Voordat u met tastcycli gaat werken!

Algemeen

In de tastsysteemtabel legt u de veiligheidsafstand vast, ofwel hoever de besturing het tastsysteem vanaf de vastgelegde of de door de cyclus berekende tastpositie moet voorpositioneren. Hoe kleiner u deze waarde invoert, des te nauwkeuriger moet u de tastposities definiëren. In veel tastcycli kunt u bovendien een veiligheidsafstand definiëren, die aanvullend op de tastsysteemtabel actief is.
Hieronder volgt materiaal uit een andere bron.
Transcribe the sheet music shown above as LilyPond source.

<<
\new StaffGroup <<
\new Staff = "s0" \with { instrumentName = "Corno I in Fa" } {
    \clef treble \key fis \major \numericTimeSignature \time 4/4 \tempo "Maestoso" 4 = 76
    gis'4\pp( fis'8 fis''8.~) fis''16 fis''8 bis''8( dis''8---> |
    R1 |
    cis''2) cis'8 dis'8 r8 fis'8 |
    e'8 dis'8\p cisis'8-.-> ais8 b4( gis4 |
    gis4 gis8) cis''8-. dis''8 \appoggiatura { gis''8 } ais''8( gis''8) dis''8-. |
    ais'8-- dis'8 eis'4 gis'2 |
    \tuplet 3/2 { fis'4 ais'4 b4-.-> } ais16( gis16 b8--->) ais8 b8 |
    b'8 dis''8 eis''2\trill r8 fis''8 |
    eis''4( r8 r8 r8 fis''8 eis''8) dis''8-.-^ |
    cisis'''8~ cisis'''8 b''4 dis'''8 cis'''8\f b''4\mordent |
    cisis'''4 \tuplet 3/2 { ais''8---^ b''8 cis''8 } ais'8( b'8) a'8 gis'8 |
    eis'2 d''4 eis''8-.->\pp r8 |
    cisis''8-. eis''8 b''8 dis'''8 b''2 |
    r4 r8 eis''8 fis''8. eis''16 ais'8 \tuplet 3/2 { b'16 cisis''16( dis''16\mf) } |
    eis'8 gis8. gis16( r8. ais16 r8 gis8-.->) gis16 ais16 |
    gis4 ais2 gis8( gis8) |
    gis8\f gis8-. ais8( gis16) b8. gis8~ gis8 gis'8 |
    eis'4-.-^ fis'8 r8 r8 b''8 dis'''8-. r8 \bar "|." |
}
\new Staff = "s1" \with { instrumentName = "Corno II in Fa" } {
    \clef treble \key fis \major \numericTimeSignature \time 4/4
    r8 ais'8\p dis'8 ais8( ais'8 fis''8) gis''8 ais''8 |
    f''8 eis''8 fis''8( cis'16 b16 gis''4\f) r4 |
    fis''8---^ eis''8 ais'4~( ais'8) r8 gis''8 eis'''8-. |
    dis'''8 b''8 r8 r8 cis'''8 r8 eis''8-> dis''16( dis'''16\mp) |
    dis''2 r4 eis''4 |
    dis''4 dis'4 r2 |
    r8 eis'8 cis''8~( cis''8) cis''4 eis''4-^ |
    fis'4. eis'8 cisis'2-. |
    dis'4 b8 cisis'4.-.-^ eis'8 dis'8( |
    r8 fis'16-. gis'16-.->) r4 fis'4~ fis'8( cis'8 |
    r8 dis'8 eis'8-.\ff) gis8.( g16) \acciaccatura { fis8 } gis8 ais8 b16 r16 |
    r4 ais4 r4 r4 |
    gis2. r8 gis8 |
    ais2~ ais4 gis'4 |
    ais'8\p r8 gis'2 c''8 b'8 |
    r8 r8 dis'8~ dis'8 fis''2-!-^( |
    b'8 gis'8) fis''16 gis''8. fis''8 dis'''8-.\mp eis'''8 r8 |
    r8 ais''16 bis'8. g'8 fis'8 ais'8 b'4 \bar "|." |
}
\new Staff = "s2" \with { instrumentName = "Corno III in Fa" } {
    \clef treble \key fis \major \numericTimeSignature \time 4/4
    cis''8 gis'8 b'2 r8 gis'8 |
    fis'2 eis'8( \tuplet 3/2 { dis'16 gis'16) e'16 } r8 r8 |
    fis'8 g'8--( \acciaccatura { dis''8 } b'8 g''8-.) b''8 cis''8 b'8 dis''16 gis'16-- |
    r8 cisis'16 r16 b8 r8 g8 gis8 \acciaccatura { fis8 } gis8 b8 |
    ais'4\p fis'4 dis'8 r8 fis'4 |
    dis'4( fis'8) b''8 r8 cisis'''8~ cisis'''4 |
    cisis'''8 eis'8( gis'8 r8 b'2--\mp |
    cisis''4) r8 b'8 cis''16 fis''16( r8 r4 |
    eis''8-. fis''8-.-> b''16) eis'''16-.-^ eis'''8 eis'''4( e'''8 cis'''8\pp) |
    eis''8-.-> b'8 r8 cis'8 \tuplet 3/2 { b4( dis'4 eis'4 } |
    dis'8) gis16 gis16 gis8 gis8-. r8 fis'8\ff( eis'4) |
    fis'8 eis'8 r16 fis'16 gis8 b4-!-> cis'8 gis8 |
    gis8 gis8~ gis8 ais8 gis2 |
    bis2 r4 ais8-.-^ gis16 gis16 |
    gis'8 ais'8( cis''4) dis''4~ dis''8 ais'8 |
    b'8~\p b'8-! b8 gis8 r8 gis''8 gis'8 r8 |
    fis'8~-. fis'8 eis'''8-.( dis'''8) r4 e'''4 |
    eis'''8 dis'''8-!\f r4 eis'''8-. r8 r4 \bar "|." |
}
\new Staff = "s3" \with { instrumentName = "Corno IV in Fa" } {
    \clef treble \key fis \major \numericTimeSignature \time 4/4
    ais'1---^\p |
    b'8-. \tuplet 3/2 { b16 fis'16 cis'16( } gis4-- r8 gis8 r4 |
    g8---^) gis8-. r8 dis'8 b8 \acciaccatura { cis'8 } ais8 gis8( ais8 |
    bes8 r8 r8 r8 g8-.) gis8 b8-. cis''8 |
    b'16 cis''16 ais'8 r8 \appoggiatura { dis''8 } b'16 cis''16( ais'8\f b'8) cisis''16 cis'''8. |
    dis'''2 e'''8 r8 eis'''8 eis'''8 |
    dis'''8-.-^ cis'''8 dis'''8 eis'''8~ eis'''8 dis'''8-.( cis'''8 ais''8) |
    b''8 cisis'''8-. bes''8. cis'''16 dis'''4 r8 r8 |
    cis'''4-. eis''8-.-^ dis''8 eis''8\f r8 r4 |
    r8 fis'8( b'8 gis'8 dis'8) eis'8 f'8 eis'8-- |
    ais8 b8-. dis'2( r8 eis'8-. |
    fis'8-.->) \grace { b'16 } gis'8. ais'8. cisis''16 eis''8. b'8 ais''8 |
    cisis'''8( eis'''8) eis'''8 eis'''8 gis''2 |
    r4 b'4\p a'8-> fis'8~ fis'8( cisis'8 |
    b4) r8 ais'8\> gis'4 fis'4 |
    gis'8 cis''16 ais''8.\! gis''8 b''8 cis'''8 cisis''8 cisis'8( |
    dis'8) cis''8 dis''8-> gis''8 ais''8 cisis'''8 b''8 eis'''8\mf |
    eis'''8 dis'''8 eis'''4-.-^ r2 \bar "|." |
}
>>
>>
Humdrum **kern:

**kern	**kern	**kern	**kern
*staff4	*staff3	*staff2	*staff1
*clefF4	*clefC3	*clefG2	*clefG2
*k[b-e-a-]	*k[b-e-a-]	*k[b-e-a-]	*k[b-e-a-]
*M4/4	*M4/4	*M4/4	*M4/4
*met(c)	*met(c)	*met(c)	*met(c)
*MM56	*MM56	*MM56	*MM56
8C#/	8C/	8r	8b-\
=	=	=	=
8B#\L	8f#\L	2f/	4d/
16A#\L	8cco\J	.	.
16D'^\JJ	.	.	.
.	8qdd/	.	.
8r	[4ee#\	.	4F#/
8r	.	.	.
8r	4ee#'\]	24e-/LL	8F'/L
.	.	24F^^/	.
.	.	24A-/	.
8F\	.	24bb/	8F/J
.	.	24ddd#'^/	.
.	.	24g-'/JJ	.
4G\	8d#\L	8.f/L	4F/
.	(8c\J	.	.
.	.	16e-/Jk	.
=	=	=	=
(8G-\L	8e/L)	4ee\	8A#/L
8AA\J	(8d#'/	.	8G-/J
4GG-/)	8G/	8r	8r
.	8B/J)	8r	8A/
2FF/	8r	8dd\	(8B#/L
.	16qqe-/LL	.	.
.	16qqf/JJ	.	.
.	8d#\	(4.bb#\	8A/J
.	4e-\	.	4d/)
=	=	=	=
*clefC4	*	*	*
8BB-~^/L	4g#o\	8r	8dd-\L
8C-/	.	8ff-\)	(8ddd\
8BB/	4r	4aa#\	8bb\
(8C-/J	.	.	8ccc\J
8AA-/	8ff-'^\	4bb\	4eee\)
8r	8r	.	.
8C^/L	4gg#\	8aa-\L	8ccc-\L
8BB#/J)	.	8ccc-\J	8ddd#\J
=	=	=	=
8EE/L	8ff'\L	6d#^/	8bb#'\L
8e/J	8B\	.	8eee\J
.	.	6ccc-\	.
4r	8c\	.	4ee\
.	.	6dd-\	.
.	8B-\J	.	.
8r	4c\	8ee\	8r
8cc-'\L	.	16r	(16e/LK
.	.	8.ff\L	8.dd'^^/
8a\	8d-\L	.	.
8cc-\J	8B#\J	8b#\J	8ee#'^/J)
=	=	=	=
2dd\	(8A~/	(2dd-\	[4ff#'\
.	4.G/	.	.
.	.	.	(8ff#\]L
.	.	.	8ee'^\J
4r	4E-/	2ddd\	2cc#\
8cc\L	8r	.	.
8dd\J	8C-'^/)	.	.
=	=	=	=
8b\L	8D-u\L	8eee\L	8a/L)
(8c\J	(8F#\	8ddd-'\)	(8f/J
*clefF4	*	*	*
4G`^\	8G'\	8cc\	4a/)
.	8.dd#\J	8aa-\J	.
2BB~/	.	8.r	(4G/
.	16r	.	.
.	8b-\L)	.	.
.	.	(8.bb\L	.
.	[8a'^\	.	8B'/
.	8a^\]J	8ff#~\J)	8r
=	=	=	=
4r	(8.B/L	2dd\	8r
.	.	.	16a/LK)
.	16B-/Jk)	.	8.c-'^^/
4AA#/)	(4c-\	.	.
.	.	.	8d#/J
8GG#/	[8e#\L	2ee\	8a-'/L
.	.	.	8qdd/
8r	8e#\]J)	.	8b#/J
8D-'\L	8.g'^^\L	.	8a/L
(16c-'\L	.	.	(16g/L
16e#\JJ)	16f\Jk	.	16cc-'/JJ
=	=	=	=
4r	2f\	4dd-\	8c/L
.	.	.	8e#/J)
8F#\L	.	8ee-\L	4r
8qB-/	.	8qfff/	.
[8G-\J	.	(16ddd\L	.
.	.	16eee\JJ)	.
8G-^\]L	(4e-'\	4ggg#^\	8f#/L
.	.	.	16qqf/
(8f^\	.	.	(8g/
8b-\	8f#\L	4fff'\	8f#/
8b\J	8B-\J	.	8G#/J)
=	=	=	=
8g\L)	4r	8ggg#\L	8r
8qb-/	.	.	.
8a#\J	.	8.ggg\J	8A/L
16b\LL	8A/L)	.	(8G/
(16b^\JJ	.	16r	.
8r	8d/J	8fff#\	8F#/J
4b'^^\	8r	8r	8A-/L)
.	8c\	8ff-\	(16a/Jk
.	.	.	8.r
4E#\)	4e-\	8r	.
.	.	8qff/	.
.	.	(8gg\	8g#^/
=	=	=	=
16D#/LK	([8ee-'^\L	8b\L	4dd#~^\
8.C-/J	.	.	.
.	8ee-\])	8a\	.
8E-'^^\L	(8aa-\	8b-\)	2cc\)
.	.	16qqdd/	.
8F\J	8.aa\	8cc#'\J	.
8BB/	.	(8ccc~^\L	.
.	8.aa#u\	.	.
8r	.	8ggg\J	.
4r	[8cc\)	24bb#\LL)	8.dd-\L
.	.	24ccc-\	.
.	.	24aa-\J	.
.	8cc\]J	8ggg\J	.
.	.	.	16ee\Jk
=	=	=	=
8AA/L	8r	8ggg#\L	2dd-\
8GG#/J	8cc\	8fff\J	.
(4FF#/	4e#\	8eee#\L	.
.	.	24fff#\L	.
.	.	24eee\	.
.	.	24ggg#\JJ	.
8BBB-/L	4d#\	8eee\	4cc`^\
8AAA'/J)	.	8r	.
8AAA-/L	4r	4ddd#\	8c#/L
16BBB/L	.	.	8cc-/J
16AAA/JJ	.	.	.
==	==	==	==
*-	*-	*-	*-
In de tastsysteemtabel legt u het volgende vast:

  • Type gereedschap
  • TS-middenverstelling
  • spilhoek bij het kalibreren
  • Tastaanzet
  • IJlgang in tastcyclus
  • Maximale meetweg
  • Veiligheidsafstand
  • Aanzet voorpositioneren
  • Tastsystem oriëntatie
  • Serienummer
  • Reactie bij botsing

Tastsysteemtabel tchprobe.tp

Tastcycli afwerken

Alle tastcycli zijn DEF-actief. De besturing werkt de cyclus automatisch af zodra de cyclusdefinitie in de programma-afloop wordt gelezen.

Positioneerlogica

Tastcycli met een nummer 400 t/m 499 of 1400 t/m 1499 positioneren het tastsysteem na een positioneerlogica voor:

  • Als de actuele coördinaat van de zuidpool van de taststift kleiner is dan de coördinaat van de veilige hoogte (die in de cyclus is gedefinieerd), trekt de besturing het tastsysteem eerst op veilige hoogte terug in de tastsysteemas, om het tastsysteem vervolgens in het bewerkingsvlak naar de eerste tastpositie te positioneren.
  • Als de actuele coördinaat van de zuidpool van de taststift groter is dan de coördinaat van de veilige hoogte, dan positioneert de besturing het tastsysteem eerst in het bewerkingsvlak naar de eerste tastpositie en vervolgens in de tastsysteemas direct op de veiligheidsafstand.

Instructies

 
Aanwijzing
Let op: botsingsgevaar!
Bij de uitvoering van de tastcycli 400 t/m 499 mogen geen cycli voor coördinatenomrekening actief zijn. Er bestaat botsingsgevaar!
  1. De volgende cycli niet vóór het gebruik van tastcycli activeren: cyclus 7 NULPUNT, cyclus 8 SPIEGELEN, cyclus 10 ROTATIE, cyclus 11 MAATFACTOR en cyclus 26 MAATFACTOR ASSPEC..
  2. Coördinatenomrekeningen van tevoren terugzetten
 
Aanwijzing
Let op: botsingsgevaar!
Bij de uitvoering van de tastcycli 444 en 14xx mogen de volgende coördinaattransformaties niet actief zijn: cyclus 8 SPIEGELEN, cyclus 11MAATFACTOR, cyclus 26 MAATFACTOR ASSPEC. en TRANS MIRROR. Er bestaat botsingsgevaar.
  1. Coördinatenomrekening vóór cyclusoproep terugzetten
  • Let erop dat de maateenheden in het meetprotocol en de retourparameters afhankelijk zijn van het hoofdprogramma.
  • De tastcycli 40x t/m m 43x zetten een actieve basisrotatie aan het begin van de cyclus terug.
  • De besturing interpreteert een basistransformatie als basisrotatie en een offset als tafelrotatie.
  • U kunt de scheve ligging alleen als werkstukrotatie overnemen als op de machine een tafelrotatie-as bestaat en de oriëntatie daarvan loodrecht op het werkstukcoördinatensysteem W-CS staat.
  • Vergelijking van offset en 3D-basisrotatie

Aanwijzing in combinatie met machineparameters

  • Afhankelijk van de instelling van de optionele machineparameter chkTiltingAxes (nr. 204600), wordt bij het tasten gecontroleerd of de positie van de rotatie-assen met de zwenkhoeken (3D-ROT) overeenkomt. Als dit niet het geval is, geeft de besturing een foutmelding weer.